BEGIN PROVIDED RECORDS
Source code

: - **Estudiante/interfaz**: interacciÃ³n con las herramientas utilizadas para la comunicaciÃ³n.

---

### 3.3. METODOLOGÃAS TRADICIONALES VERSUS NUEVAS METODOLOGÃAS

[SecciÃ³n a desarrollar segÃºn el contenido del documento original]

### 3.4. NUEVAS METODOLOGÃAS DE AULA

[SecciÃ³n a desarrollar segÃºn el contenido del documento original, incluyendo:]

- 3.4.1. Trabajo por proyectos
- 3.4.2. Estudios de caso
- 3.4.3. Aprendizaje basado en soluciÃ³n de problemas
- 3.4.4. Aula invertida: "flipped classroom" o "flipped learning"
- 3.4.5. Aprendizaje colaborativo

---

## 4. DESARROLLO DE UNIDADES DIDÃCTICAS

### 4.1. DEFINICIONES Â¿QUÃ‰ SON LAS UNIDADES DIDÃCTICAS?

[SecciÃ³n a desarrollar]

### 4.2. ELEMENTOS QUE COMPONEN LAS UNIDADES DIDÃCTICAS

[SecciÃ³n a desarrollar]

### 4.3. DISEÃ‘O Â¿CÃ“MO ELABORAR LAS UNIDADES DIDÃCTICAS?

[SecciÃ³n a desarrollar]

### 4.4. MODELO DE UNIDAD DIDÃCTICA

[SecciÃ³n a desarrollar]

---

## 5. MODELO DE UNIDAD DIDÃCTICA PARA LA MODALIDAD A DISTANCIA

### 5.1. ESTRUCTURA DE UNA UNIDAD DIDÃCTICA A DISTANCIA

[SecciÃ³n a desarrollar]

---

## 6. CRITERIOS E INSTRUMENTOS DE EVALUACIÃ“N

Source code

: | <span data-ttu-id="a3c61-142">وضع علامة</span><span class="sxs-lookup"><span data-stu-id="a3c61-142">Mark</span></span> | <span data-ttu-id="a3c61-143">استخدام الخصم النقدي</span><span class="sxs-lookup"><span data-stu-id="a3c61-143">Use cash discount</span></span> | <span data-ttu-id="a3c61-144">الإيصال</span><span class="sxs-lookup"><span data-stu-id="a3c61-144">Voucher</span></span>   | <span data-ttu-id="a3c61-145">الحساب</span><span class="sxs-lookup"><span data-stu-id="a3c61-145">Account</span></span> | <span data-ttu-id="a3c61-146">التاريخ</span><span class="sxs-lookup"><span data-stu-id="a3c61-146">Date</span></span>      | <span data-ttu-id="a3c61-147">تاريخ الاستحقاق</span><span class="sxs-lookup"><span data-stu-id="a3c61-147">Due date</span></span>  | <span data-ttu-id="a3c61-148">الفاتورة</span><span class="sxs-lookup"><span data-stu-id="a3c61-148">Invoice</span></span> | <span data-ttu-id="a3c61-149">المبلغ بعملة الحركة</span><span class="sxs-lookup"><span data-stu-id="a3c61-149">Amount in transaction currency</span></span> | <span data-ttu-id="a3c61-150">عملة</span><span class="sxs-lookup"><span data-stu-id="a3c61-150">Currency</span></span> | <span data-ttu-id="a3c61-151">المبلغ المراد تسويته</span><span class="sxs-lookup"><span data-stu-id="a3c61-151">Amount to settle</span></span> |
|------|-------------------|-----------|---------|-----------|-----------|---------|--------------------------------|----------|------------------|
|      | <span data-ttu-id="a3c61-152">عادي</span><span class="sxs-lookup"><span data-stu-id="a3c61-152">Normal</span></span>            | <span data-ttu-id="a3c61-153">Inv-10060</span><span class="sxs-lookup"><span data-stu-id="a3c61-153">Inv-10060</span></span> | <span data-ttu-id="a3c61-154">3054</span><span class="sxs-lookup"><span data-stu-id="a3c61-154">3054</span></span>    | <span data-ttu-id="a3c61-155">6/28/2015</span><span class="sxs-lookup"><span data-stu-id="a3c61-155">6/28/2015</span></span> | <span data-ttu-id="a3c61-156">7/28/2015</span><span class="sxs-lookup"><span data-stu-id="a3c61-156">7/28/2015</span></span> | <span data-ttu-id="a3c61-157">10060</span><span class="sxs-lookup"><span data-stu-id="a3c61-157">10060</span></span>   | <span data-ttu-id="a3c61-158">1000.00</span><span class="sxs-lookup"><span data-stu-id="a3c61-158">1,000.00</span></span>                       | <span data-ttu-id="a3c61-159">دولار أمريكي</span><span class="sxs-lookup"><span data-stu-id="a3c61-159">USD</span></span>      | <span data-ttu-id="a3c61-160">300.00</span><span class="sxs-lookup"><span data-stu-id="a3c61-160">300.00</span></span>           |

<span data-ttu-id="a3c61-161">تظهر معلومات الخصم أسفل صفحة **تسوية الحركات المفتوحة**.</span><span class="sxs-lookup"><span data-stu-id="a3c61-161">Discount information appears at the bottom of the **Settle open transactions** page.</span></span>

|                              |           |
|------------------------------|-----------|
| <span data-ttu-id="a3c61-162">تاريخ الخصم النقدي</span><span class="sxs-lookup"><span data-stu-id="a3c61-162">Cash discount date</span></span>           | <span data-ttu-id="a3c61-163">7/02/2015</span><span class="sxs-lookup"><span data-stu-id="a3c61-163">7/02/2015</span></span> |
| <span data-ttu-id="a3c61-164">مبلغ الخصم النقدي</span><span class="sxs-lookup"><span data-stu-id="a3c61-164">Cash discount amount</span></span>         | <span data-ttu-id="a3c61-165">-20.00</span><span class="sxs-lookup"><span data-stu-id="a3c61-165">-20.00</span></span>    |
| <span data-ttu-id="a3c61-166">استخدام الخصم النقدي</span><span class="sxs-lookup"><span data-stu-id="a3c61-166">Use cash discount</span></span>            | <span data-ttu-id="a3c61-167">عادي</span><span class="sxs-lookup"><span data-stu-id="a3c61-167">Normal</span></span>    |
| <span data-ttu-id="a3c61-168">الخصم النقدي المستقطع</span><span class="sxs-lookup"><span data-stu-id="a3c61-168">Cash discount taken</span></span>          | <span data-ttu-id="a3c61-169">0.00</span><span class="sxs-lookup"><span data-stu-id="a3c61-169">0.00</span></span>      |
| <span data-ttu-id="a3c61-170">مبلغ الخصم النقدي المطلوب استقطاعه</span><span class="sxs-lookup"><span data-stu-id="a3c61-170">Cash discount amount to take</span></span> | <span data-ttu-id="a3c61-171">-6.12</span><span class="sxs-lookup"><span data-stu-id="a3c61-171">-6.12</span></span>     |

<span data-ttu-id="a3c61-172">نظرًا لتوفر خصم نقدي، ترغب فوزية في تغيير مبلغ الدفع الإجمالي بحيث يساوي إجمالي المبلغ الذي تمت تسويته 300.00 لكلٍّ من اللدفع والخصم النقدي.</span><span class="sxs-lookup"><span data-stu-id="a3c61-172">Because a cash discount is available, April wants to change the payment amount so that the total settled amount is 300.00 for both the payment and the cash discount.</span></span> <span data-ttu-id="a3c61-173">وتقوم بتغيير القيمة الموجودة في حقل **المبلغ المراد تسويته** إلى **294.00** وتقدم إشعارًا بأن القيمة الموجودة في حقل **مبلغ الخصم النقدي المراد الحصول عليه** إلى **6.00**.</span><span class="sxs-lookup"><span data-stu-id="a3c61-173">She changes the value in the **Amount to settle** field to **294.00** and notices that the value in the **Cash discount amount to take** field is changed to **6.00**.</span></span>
END PROVIDED RECORDS
● **TASK REQUIREMENTS**: Give the count of lines in the listing that hold "NUEVAS", and write nothing beyond it.

● **TASK SOLUTION**: 2